Anonymous wrote:Anonymous wrote:
We are a family of calm introverts and prefer to spend our money on extra-curriculars and travel rather than private school.
Op here. So my child’s weakness is writing. He isn’t horrible but not great. He still gets 4s in language arts. My friends’ kids get extra help at their private schools in their weak subjects.
DH suggested we just get a writing tutor. DH obviously doesn’t want to end up paying $40k per kid x 3.
Anonymous wrote:
We are a family of calm introverts and prefer to spend our money on extra-curriculars and travel rather than private school.
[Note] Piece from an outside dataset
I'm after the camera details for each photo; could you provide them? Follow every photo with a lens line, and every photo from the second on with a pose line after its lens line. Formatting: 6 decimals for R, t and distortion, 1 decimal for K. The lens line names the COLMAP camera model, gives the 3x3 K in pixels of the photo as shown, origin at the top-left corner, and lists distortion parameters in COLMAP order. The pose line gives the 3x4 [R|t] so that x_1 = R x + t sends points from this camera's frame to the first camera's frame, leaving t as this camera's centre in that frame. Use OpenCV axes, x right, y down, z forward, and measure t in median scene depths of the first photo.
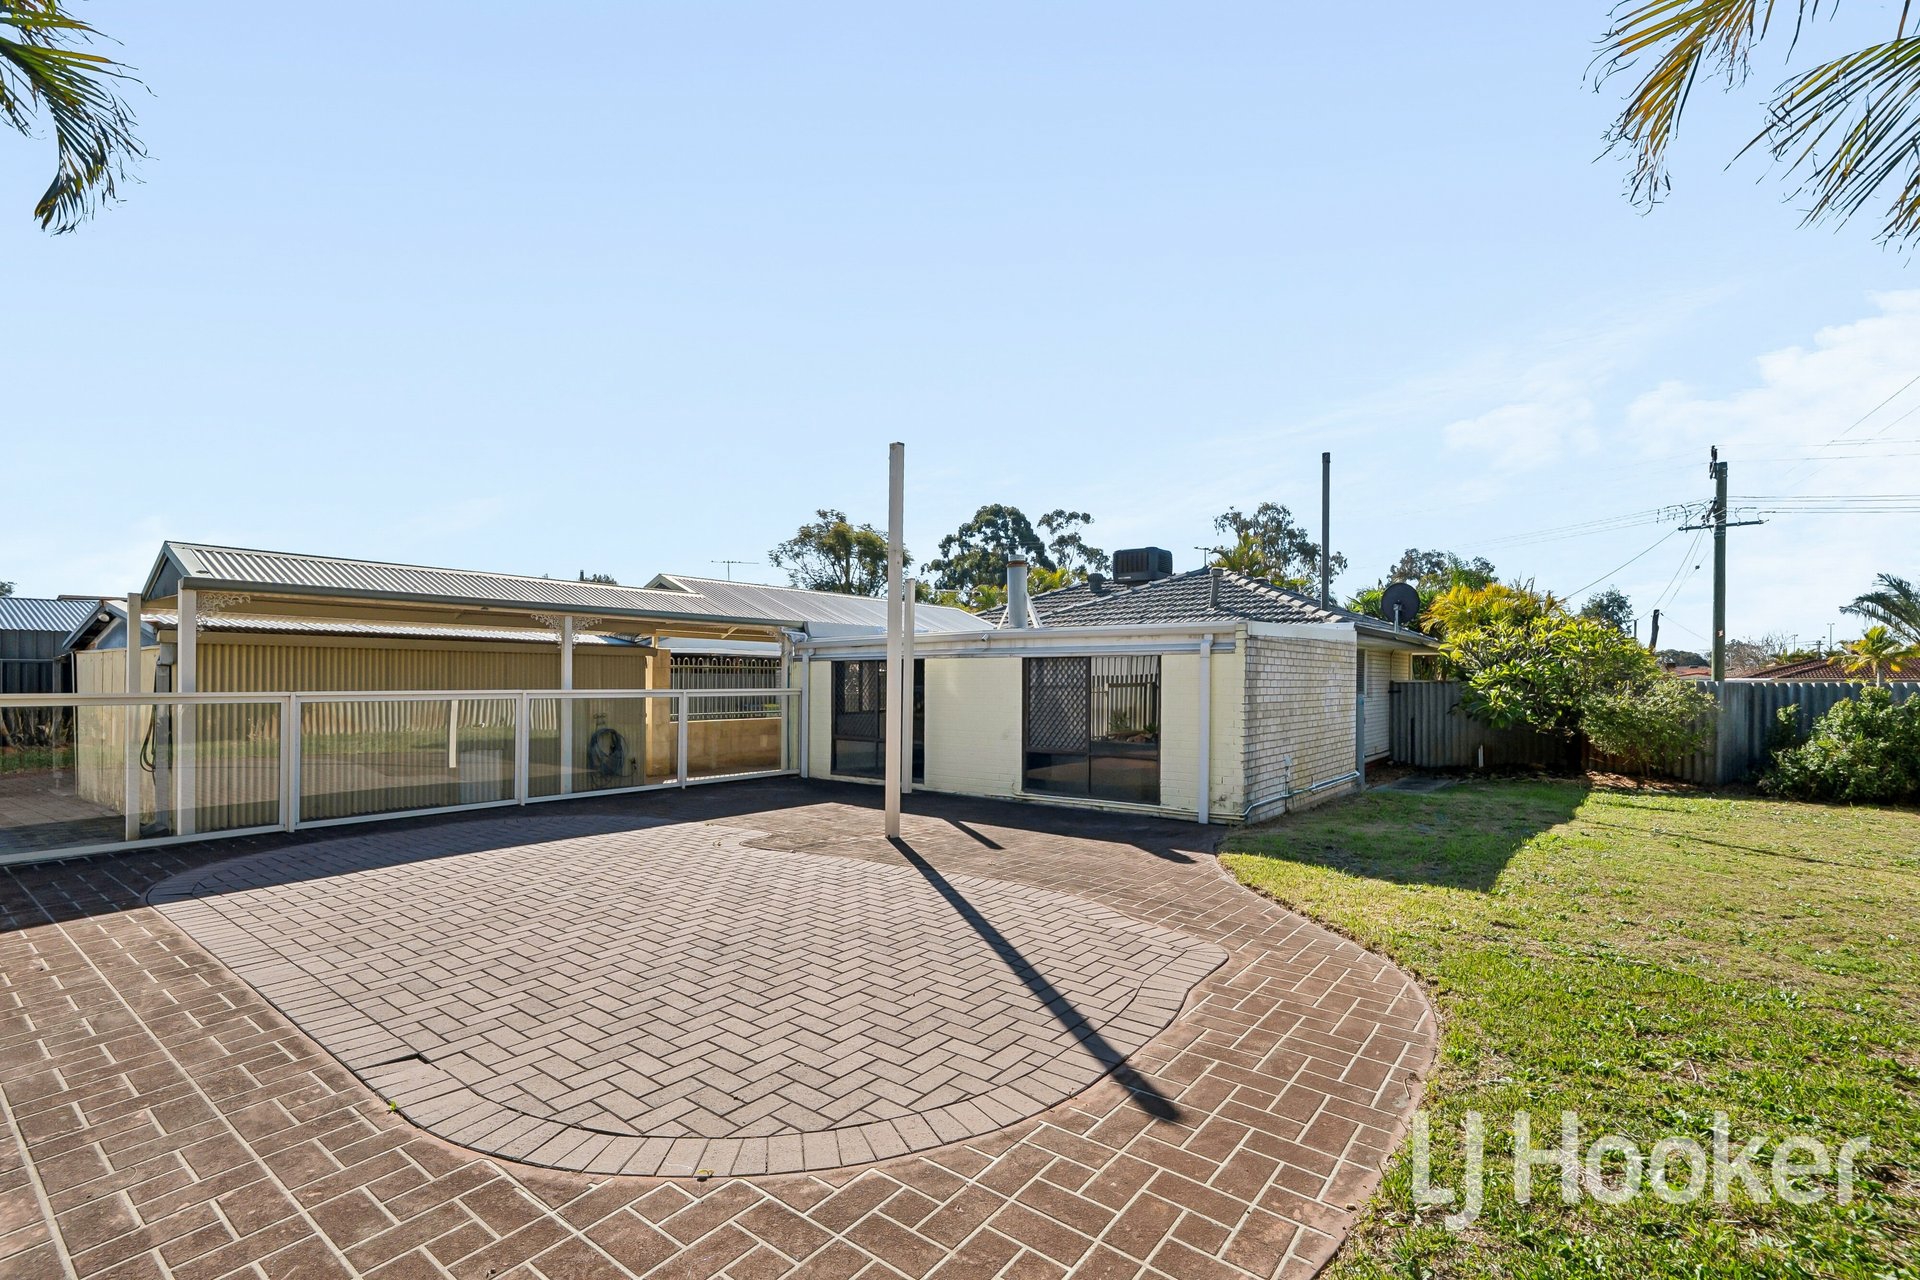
lens RADIAL K [[838.6, 0, 959.1], [0, 838.6, 674.1], [0, 0, 1]] dist [-0.012851, 0.000161]
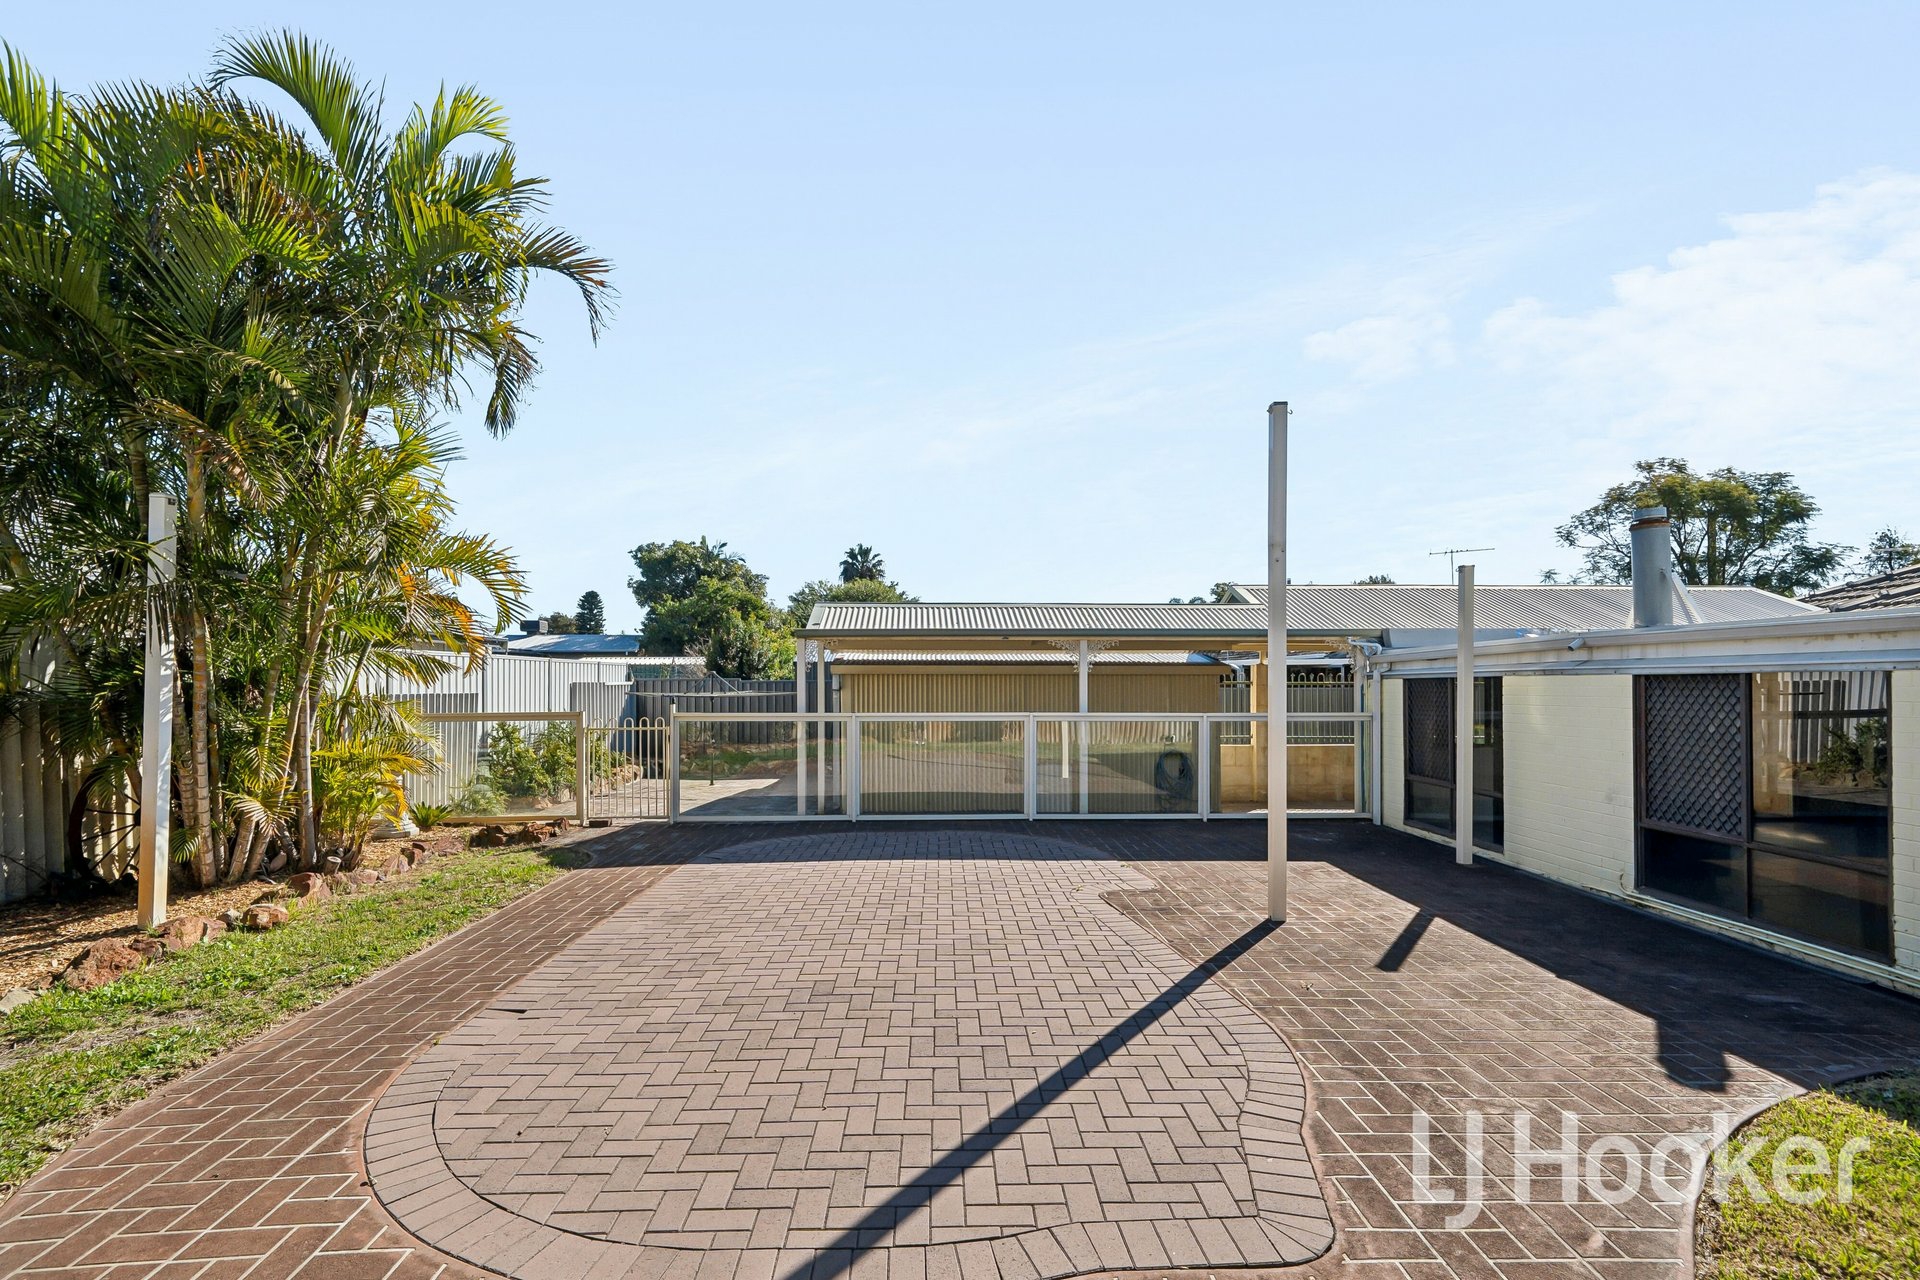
lens RADIAL K [[890.6, 0, 958.7], [0, 890.6, 686.9], [0, 0, 1]] dist [0.003613, 0.000588]
pose [[0.644941, 0.000893, -0.764232, 0.283812], [0.002973, 0.999989, 0.003678, -0.016276], [0.764226, -0.004644, 0.644931, 0.211191]]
Anonymous wrote:Is he unhappy? I'm not sure I have a clear picture of what you perceive the problem to be.
Anonymous wrote:This is why I went to private. Figured it will be more difficult to hide behind classmates and avoid participation in a smaller size class. It takes dc every year some time to warm up and start participating and it helps that teachers have more opportunity to call on them, more opportunists to make presentations and to speak in front of class. I figured if they get used to it from childhood it would be easier when they grow up - form a habit of speaking up.
I was quiet too in a class of about 35 students and I could count on my fingers the number of times I raised my hand to answer over my 12 year of schooling. I coasted through school, had great grades, but it is now when I started working that I had to break the habit of coasting through meetings same way I coasted through school.